9. Kyle Flood vs. Bret Bielema – This is a temperature-taker for both programs. With comfortable but not explosive wins over Louisiana-Lafayette, Samford and Southern Miss, Arkansas goes on the road for the first time in the Bret Bielema era for a game that his program may not be ready to win. But if you don’t get this one, and you’ve got Texas A&M, Florida, South Carolina and Alabama in successive weeks as part of an SEC slate littered with six ranked teams in eight games, where are your other three wins coming from if you can’t get this one? And for Kyle Flood, it’s the only chance you’ve got in who knows how long to slay an SEC giant in your house. Sure, the giant may not be as tall as some of the others in its neighborhood, but it’s got those three letters next to its name every recruit recognizes. If you can’t win this game, can you realistically expect to beat Louisville and run the table in the AAC?
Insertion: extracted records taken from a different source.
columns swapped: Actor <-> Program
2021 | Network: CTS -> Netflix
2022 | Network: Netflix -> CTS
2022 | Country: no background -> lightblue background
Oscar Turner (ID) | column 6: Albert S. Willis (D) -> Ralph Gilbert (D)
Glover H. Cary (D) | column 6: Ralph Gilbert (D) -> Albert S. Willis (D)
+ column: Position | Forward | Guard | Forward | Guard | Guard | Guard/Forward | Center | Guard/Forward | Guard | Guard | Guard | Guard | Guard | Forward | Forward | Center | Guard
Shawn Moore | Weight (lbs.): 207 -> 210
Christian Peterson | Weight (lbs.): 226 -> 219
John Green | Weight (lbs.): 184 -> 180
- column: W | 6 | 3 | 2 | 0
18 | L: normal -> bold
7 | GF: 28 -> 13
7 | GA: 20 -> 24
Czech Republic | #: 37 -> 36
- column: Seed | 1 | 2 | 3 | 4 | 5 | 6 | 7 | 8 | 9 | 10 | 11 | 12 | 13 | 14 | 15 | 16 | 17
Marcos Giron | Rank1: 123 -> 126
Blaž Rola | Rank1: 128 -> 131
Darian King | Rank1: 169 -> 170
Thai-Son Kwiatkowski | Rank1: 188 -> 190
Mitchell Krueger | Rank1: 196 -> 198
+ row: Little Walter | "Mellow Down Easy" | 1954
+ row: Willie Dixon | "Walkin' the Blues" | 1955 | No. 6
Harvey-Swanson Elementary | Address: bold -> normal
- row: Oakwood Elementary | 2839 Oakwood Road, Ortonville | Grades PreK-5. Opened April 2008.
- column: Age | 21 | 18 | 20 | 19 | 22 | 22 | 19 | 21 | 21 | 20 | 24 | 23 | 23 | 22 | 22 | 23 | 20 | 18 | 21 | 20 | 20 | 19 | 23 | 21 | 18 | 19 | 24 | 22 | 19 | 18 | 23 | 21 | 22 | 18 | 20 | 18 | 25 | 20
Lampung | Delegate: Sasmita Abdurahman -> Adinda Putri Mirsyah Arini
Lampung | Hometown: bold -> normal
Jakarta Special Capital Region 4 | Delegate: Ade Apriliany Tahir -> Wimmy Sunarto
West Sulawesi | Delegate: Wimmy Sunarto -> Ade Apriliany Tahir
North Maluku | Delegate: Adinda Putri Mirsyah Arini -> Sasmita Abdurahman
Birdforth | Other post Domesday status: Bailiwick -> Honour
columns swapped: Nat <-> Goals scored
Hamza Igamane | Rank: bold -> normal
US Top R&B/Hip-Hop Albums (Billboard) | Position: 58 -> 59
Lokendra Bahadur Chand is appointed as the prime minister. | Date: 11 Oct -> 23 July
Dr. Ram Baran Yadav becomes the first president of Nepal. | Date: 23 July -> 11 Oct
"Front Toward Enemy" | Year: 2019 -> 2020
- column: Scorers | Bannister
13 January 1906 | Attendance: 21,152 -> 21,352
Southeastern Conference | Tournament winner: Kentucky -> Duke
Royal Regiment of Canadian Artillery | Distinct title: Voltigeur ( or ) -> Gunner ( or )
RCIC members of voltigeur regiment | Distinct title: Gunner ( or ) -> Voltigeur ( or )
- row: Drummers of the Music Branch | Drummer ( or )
10. Gary Pinkel vs. Kevin Wilson – Like Arkansas, Missouri is a middle-class SEC team with two solid but unspectacular wins to its credit, and a schedule full of landmines waiting ahead. On the march to six wins, you certainly don’t want to leave a possible W behind in September with five games against ranked foes in October and November ahead. For Indiana, it’s another opportunity to grow the stock of a rapidly-rising program, a chance to be 3-1 for the first time since 2010, and a shot at the program’s first non-conference win over a BCS program since 2004 – not to mention what a win like this will do on the recruiting trail. The only people cheering harder for Indiana than the folks in Bloomington can be found in Chicago, where the people in the Big Ten offices are looking for something, anything, to turn back the tide against the SEC.